L’Espressionismo astratto amercano e l’Informale europeo -
DI Paolo Rusconi
Scriveva Renato Guttuso nel 1965 che “l’Informale è un aggregato di tendenze ed esperienze diverse, anche
opposte, di radice ideologica diversa, alcune delle quali hanno senso avanguardistico, altre no...”. Dopo mezzo
secolo d’esistenza l’arte informale solleva ancora delle difficoltà d’ordine storico e d’ordine estetico. Lo stesso
termine “Informel” (Informale) è equivoco e si presta a discussione. Venne usato per la prima volta nel 1951 dal
critico francese Michel Tapié nel testo introduttivo alla mostra Véhémences Confrontées, ma fu lo stesso coniatore del
termine ad abbandonarlo successivamente preferendogli la definizione alternativa di “Art autre” (arte altra).
Attualmente l’espressione è stata sottoposta a brusca revisione perdendo quel carattere di formula generalizzante e
omnicomprensiva che aveva permesso di far rientrare manifestazioni e artisti assai diversi – da Jean Fautrier ad
Alberto Burri, da Giuseppe Capogrossi a Wols, da Antoni Tàpies a Lucio Fontana.
● ● ● ● ● ● ●
• _RICHIESTA SCRITTA 1_
Nel brano sull'Informale, che cosa aveva permesso all'espressione di raccogliere artisti molto diversi tra loro? Rispondi in una o due frasi.
• _RICHIESTA SCRITTA 2_
Riscrivi la parte del brano sull'Informale che comincia con "Attualmente l’espressione è" e finisce con "a Lucio Fontana.", cambiando "brusca" in "radicale".
• _RICHIESTA SCRITTA 3_
Rispondi in breve sul brano sull'Informale:
(a) In che anno scriveva Renato Guttuso la frase citata?
(b) Chi usò per primo il termine "Informel", e in quale occasione?
(c) Quale definizione preferì in seguito chi aveva coniato il termine?
Il materiale che segue non serve.

• _CONTENUTO DEI DATI_
● ● ● ● ● ● ●
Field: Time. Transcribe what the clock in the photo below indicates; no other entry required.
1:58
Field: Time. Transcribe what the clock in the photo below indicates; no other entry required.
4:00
● ● ● ● ● ● ●
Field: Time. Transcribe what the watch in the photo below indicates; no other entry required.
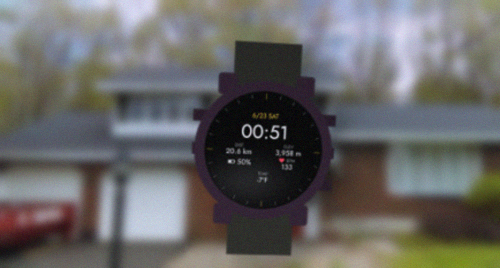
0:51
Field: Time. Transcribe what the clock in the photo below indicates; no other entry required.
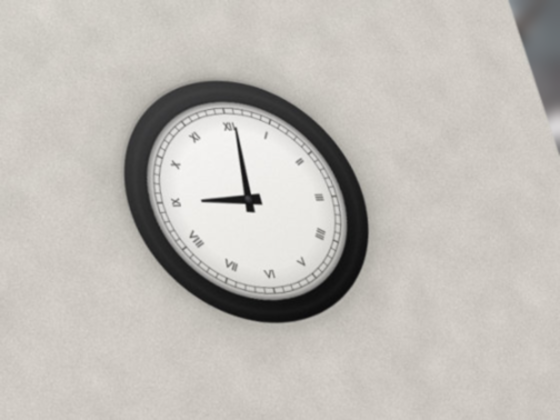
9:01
● ● ● ● ● ● ●
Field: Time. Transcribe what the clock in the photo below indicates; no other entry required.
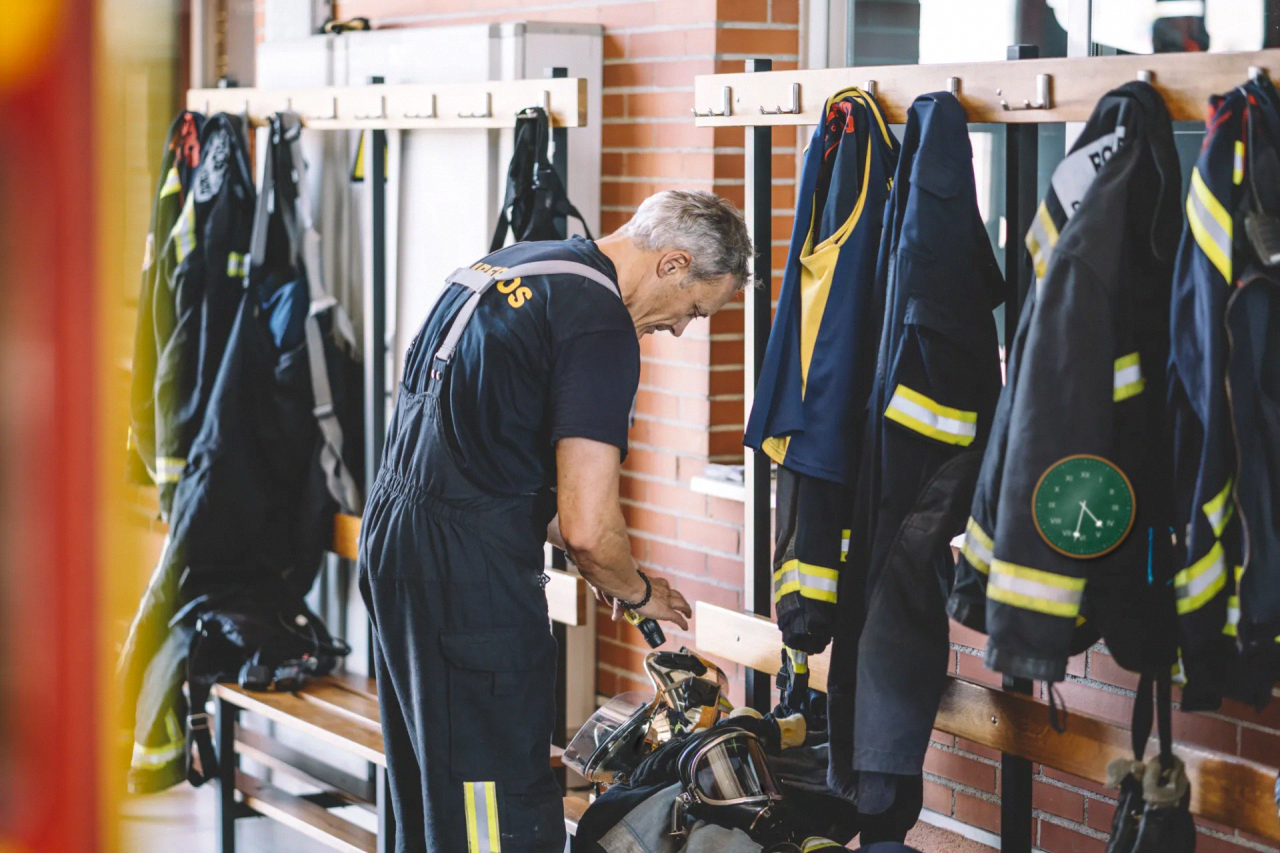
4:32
● ● ● ● ● ● ●
• _RISPOSTA SCRITTA 1_
Glielo aveva permesso il suo carattere di formula generalizzante e omnicomprensiva. Grazie a questo vi rientravano manifestazioni e artisti assai diversi, da Jean Fautrier a Lucio Fontana.

• _RISPOSTA SCRITTA 2_
Attualmente l’espressione è stata sottoposta a radicale revisione perdendo quel carattere di formula generalizzante e
omnicomprensiva che aveva permesso di far rientrare manifestazioni e artisti assai diversi – da Jean Fautrier ad
Alberto Burri, da Giuseppe Capogrossi a Wols, da Antoni Tàpies a Lucio Fontana.

• _RISPOSTA SCRITTA 3_
(a) Nel 1965.
(b) Il critico francese Michel Tapié, nel 1951, nel testo introduttivo alla mostra Véhémences Confrontées.
(c) "Art autre" (arte altra).